*TASK INSTRUCTIONS*: Reproduce, exactly and in full, the lines from the one with "in the top-left." through the one with "33: (258, 488)" in the data below; drop pictures.

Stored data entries
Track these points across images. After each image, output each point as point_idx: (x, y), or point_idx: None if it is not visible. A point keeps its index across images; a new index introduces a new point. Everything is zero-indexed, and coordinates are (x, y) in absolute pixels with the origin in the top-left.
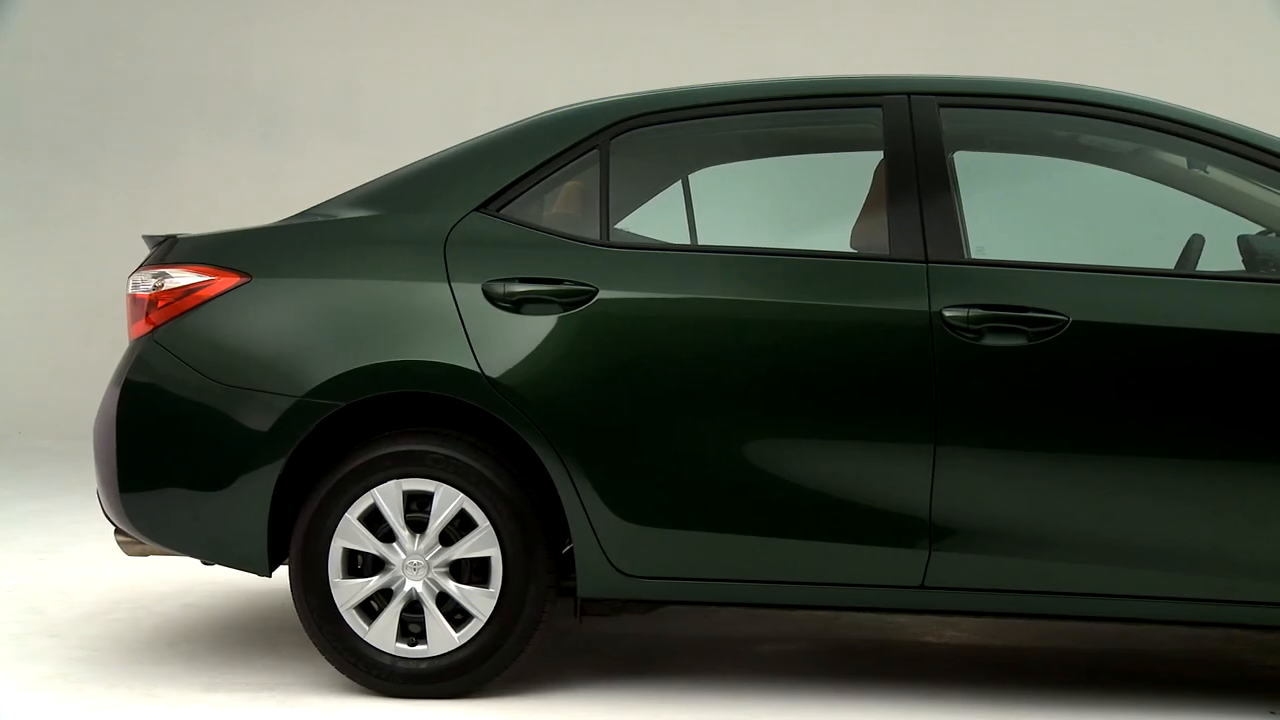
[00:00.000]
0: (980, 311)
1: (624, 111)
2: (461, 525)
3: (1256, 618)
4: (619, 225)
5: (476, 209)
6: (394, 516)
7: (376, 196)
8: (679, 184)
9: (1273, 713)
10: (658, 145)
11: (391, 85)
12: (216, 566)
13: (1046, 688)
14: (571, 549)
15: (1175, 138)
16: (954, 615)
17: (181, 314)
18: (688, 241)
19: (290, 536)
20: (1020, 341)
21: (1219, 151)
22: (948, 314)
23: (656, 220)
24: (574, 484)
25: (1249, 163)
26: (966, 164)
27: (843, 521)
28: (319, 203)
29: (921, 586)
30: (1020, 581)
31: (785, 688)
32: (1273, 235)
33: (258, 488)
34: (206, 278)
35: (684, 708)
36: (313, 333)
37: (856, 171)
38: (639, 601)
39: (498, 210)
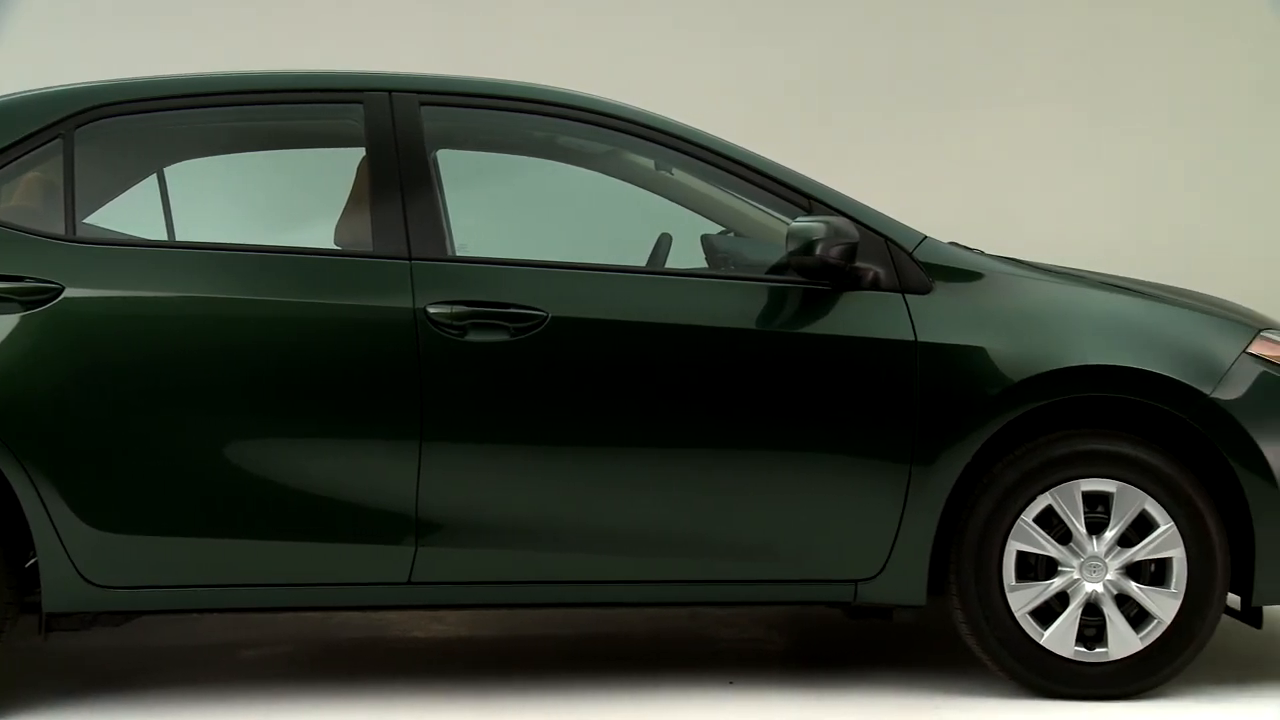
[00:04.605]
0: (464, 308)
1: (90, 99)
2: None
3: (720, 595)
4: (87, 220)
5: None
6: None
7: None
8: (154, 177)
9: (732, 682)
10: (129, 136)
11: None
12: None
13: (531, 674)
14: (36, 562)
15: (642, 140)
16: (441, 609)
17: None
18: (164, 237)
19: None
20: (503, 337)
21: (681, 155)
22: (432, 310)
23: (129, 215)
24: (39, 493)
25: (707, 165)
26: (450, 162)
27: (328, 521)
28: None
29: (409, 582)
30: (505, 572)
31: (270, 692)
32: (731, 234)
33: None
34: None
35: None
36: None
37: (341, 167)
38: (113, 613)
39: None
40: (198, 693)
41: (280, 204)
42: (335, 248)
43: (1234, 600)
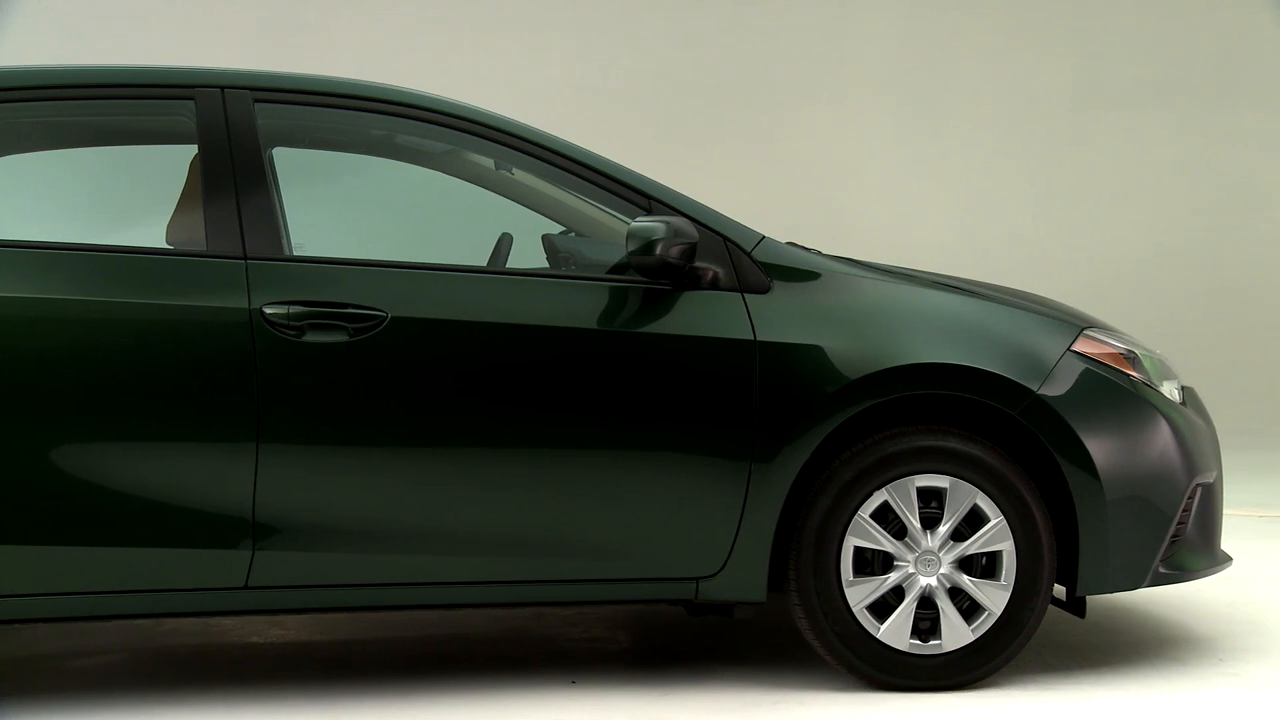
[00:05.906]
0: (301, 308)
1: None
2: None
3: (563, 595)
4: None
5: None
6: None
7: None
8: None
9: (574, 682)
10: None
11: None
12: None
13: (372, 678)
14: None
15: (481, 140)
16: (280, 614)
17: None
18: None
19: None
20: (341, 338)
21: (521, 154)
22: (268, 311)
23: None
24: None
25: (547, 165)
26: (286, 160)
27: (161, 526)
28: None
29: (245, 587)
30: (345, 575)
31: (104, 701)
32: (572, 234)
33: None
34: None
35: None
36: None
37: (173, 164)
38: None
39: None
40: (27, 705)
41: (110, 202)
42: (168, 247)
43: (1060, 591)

---

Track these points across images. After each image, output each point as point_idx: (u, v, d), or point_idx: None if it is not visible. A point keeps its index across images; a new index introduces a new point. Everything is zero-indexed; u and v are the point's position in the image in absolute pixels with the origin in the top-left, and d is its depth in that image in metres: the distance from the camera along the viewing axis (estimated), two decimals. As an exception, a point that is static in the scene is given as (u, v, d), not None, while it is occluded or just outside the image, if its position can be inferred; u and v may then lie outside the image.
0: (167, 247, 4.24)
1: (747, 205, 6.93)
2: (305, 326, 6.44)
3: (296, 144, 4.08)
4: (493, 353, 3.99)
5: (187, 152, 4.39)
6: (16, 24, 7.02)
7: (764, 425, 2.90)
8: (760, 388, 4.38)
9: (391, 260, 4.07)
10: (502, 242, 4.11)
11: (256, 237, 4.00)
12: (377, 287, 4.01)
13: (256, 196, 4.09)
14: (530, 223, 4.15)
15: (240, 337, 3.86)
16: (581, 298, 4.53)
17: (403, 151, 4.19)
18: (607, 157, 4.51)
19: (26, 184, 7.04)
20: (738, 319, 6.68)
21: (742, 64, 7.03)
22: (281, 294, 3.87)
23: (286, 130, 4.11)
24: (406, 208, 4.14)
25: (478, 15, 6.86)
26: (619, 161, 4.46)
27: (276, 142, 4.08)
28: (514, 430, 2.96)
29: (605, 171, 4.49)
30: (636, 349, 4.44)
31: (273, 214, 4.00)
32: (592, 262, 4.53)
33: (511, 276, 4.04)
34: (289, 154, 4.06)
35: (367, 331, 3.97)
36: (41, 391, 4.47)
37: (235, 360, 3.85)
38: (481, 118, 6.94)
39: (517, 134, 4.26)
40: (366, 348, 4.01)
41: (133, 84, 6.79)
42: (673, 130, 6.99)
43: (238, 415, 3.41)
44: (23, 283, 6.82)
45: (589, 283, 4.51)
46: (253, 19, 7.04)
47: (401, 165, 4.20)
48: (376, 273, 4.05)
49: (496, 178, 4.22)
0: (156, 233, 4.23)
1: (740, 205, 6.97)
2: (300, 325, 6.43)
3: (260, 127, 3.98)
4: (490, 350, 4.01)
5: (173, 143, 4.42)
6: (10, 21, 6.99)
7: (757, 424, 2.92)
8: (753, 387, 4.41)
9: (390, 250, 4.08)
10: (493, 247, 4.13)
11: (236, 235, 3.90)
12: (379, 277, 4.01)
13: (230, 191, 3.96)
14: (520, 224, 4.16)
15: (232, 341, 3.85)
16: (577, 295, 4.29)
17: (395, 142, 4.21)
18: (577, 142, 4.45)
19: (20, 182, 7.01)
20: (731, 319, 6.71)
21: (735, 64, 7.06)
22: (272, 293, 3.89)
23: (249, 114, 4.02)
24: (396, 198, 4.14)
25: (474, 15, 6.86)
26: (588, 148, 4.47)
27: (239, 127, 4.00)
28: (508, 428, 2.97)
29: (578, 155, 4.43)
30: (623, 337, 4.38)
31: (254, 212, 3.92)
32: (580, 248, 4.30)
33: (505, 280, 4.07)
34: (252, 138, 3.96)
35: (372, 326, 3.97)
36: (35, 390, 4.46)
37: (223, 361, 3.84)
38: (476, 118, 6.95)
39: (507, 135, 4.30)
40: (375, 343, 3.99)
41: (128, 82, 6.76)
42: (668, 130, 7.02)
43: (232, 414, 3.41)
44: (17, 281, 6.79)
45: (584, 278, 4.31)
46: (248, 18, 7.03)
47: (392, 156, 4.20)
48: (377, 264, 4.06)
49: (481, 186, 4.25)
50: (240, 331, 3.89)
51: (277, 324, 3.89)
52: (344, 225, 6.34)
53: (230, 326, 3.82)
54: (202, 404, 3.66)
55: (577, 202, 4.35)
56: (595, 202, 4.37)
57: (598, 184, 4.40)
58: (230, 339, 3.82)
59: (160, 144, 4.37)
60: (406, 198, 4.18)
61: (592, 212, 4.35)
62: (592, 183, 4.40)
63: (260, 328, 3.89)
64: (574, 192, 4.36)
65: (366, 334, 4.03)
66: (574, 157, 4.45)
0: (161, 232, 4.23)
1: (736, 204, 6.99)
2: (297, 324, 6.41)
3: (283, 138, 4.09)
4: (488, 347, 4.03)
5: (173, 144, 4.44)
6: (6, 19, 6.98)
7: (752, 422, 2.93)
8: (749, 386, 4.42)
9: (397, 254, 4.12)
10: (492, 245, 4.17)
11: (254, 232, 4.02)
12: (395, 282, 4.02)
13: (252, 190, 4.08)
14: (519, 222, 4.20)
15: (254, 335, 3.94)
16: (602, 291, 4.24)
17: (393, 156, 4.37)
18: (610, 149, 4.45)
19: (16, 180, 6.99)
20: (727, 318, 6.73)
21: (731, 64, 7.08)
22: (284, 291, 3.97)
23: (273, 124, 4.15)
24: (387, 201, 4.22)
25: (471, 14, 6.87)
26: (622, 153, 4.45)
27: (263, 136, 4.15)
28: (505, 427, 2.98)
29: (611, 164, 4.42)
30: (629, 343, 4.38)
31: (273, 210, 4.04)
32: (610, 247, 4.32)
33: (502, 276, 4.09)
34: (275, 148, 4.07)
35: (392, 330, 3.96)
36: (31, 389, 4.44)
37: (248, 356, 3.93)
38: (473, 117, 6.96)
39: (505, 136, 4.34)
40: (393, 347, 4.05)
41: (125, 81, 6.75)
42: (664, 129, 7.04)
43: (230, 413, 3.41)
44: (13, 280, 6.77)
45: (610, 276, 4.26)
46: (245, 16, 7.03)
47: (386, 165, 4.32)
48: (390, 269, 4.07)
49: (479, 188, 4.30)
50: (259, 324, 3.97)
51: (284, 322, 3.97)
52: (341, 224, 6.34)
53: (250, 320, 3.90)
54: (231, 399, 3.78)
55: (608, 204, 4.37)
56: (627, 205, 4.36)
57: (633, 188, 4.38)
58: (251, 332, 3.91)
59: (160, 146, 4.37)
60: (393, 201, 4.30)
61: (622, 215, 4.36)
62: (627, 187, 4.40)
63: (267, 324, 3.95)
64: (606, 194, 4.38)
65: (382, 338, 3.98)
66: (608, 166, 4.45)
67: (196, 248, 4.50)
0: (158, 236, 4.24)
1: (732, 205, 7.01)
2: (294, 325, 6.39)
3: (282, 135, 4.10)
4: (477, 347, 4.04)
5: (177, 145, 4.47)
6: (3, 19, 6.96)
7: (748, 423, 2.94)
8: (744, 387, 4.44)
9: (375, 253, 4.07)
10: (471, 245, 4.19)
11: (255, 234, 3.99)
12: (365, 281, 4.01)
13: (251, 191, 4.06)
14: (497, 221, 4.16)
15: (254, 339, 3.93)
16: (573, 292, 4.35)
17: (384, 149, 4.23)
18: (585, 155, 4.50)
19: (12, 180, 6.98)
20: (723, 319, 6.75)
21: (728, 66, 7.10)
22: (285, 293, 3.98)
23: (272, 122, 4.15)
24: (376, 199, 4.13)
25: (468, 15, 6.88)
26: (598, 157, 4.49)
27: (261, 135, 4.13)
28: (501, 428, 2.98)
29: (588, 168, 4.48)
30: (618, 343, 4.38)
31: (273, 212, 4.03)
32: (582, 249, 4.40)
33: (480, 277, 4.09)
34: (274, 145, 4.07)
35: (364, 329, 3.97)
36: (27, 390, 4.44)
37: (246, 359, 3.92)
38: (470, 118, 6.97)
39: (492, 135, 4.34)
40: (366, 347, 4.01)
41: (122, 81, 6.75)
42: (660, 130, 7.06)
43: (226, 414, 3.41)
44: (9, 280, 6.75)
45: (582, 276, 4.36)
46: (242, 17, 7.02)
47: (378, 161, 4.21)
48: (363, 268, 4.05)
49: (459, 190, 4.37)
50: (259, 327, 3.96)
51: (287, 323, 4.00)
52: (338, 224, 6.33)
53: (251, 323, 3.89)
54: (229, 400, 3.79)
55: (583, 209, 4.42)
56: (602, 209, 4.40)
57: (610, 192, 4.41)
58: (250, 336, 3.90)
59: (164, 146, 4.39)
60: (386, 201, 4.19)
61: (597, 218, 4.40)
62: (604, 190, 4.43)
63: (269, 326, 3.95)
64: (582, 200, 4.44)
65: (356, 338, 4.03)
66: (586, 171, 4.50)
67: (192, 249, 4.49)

*SOLUTION TO THE EXERCISE*:
Track these points across images. After each image, output each point as point_idx: (x, y), or point_idx: None if it is not visible. A point keeps its index across images; a new index introduces a new point. Everything is zero-indexed, and coordinates are (x, y) in absolute pixels with the origin in the top-left.
[00:00.000]
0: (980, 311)
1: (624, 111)
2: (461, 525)
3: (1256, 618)
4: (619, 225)
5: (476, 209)
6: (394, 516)
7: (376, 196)
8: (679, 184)
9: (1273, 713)
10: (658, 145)
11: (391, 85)
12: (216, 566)
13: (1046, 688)
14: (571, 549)
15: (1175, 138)
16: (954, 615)
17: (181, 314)
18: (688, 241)
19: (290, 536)
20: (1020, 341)
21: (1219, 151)
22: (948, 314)
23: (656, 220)
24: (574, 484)
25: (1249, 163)
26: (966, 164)
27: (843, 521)
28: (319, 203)
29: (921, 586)
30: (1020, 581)
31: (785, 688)
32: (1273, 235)
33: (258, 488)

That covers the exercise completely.